Source text START

It also creates the 'prev' and 'foll' phone columns using roll_1d_with_constant; a 'vowel' and 'stress' column using regular expressions and the 'phone' column; an 'ipa' column using a conversion table of ARPABET and IPA symbols; and the 'vcontext' column mentioned previously.

The products are two dataframes, phonedf and worddf, that contain all the phones/words in all the TextGrids in matchdf, and they will be merged next.

In [None]:
phones = []
words = []
ph2ipa = pd.read_table('arpabet2ipa.txt', names=('phone','ipa')) # Read in conversion table for ARPA to ipa

for tgname in matchdf.tgname: # For debugging, replace matchdf.tgname with matchdf.head(2).tgname
    [phdf, wddf] = read_label(os.path.join(wdtg, tgname), 'praat', addcols=['barename'], tiers=['phone','word'])
    phdf=phdf.assign(prev=roll_1d_with_constant(phdf.phone,1,'sp'),
                     foll=roll_1d_with_constant(phdf.phone,-1,'sp'),
                     # Create two new columns, 'vowel' and 'stress', based on regular expressions in 'phone' column
                     vowel=phdf.phone.str.extract(r'^(?P<vowel>.+)(?P<stress>\d+)$', expand=True).iloc[:,0],
                     stress=phdf.phone.str.extract(r'^(?P<vowel>.+)(?P<stress>\d+)$', expand=True).iloc[:,1],
                    )
    phdf=phdf.merge(ph2ipa,how='left',on='phone') # merge ipa df with phones
    phdf=phdf.assign(vcontext=phdf.vowel)
    phdf.loc[(phdf.phone.isin(lowfront)) & (phdf.foll.isin(nasals)),'vcontext'] = 'AEN'
    phdf.loc[(phdf.phone.isin(hiback)) & (phdf.foll.isin(lateral)),'vcontext'] = 'UWL'
    phdf.loc[(phdf.phone.isin(midback)) & (phdf.foll.isin(lateral)),'vcontext'] = 'OWL'
    phones.append(phdf)
    words.append(wddf)
phonedf = pd.concat(phones)
worddf = pd.concat(words)

Source text END
Data listing START

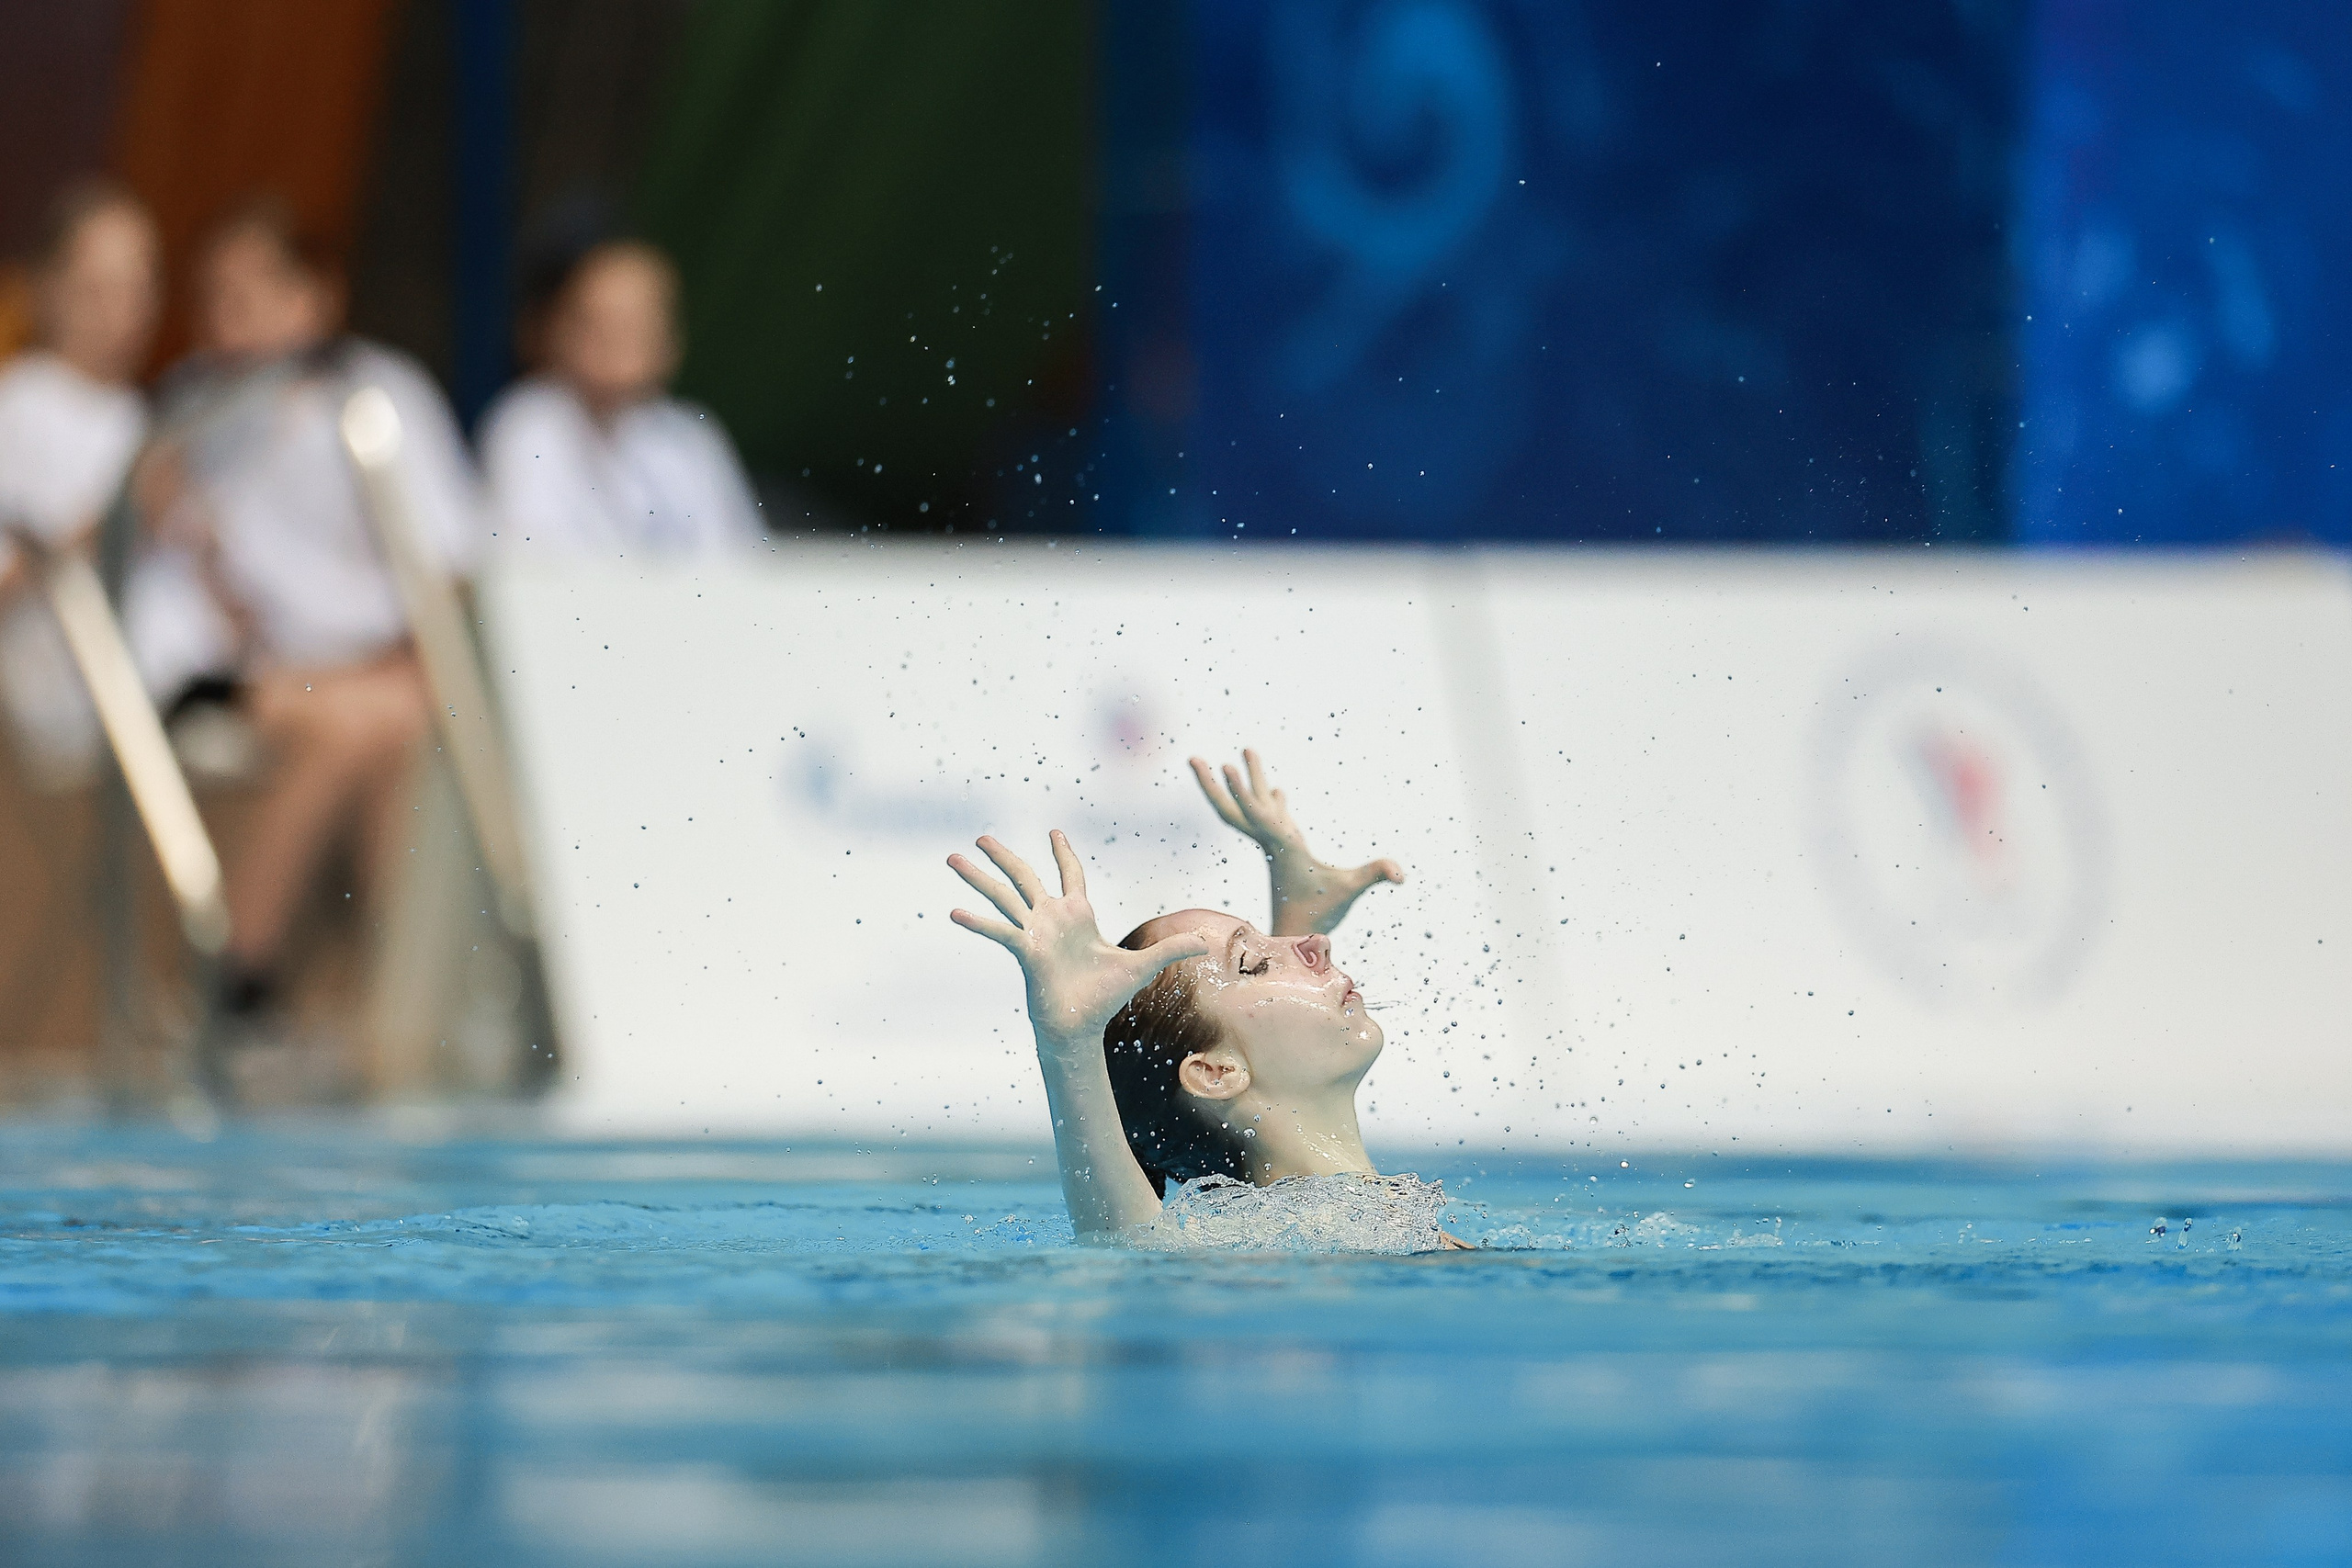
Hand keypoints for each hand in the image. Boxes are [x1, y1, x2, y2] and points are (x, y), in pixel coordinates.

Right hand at [949, 831, 1210, 1053]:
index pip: (1070, 874)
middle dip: (1003, 856)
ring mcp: (1034, 933)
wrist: (1081, 1028)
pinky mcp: (1026, 951)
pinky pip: (1000, 932)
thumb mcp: (1143, 966)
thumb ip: (1171, 949)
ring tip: (951, 857)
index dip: (1063, 853)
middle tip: (980, 838)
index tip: (1053, 831)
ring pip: (1003, 896)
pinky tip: (957, 912)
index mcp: (1078, 915)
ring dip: (978, 878)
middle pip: (1024, 877)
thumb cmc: (1106, 998)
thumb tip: (1206, 940)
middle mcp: (1051, 918)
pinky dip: (979, 923)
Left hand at [1190, 749, 1403, 935]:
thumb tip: (1401, 874)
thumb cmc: (1321, 914)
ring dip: (1249, 778)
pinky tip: (1278, 789)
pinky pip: (1273, 817)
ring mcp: (1276, 844)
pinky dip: (1272, 800)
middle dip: (1213, 784)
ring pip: (1253, 807)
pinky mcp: (1285, 851)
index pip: (1257, 815)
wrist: (1299, 937)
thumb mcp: (1349, 891)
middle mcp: (1271, 841)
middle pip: (1235, 808)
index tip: (1224, 767)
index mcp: (1280, 846)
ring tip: (1245, 749)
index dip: (1242, 791)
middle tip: (1192, 758)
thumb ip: (1374, 875)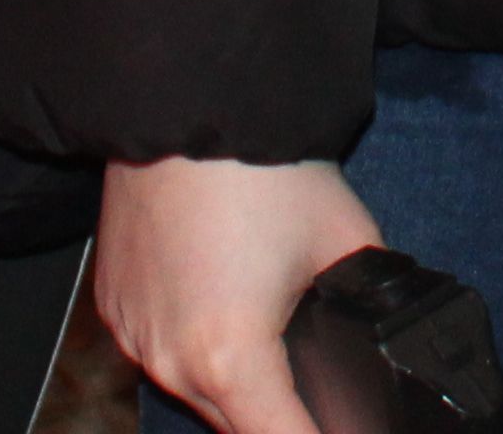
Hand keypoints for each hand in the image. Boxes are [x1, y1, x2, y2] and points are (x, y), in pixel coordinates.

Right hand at [92, 154, 383, 433]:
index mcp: (231, 358)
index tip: (346, 430)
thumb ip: (369, 301)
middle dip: (283, 417)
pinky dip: (195, 351)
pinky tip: (228, 314)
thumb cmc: (262, 166)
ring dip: (237, 389)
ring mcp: (135, 338)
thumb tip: (388, 333)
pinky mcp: (114, 310)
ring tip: (277, 348)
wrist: (184, 101)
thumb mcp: (347, 239)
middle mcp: (172, 362)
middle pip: (237, 427)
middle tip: (321, 400)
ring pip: (196, 396)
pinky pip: (161, 355)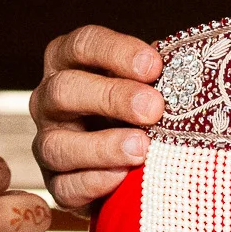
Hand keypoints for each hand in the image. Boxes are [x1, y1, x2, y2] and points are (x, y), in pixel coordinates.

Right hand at [31, 25, 164, 211]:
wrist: (118, 168)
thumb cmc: (134, 114)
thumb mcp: (143, 86)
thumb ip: (154, 77)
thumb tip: (184, 69)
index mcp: (68, 64)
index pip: (83, 45)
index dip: (117, 52)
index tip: (155, 66)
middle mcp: (49, 101)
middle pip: (65, 90)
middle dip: (112, 97)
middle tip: (153, 109)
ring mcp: (46, 144)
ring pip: (58, 144)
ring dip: (103, 147)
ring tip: (142, 148)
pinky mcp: (55, 185)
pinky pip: (65, 186)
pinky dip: (94, 182)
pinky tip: (123, 177)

Data listing END

Required work:
a. In the excerpt about building phone and word tables from TextGrids, which function creates the 'prev' and 'foll' phone columns?
b. Write out the TextGrid processing excerpt from "for tgname in" to "phdf=phdf.assign(vcontext=phdf.vowel)".
c. Continue the excerpt on building phone and word tables from TextGrids, starting after its last line.

Responses for each task:
a. roll_1d_with_constant

b.
for tgname in matchdf.tgname: # For debugging, replace matchdf.tgname with matchdf.head(2).tgname
    [phdf, wddf] = read_label(os.path.join(wdtg, tgname), 'praat', addcols=['barename'], tiers=['phone','word'])
    phdf=phdf.assign(prev=roll_1d_with_constant(phdf.phone,1,'sp'),
                     foll=roll_1d_with_constant(phdf.phone,-1,'sp'),
                     # Create two new columns, 'vowel' and 'stress', based on regular expressions in 'phone' column
                     vowel=phdf.phone.str.extract(r'^(?P<vowel>.+)(?P<stress>\d+)$', expand=True).iloc[:,0],
                     stress=phdf.phone.str.extract(r'^(?P<vowel>.+)(?P<stress>\d+)$', expand=True).iloc[:,1],
                    )
    phdf=phdf.merge(ph2ipa,how='left',on='phone') # merge ipa df with phones
    phdf=phdf.assign(vcontext=phdf.vowel)

c.
In [None]:
# Sanity checks
#phonedf['stress'].count() # this is how many syllables are in the entire phonedf
#phonedf.head(20)
#worddf.tail()

# Section 2: Get local speech rate from textgrid

Thanks to Geoff Bacon for this section. The first function, make_rows_stress_count, gets local speech rate in syllables, defined as stressed vowels per 20 TextGrid rows. Twenty rows is arbitrary, and can give you about seven words (twenty phones/segments, plus pauses).

In [None]:
def make_rows_stress_count(df, window_size):
    """
    Returns `df` with an extra column of the moving count of the stress column.
    `df` must have a column called `stress` and `fname` (identifying each video, for groupby)
    Counts all values in `stress` as syllables in `binary_stress`.
    Uses `.rolling` to count `binary_stress` values in a window size of X rows.
    Fills in edge cases (begininng and end of window) using `bfill` and `ffill`.
    """
    df['binary_stress'] = df['stress'].notnull()
    df['binary_stress'].replace({False: 0, True: 1}, inplace=True)
    grouped = df.groupby('fname')
    rolling_count = grouped['binary_stress'].rolling(window_size, center=True).sum()
    ### moved ['binary_stress'] to after grouped instead of after .sum() to fix an error ###
    rolling_count = rolling_count.groupby(level='fname').fillna(method='bfill')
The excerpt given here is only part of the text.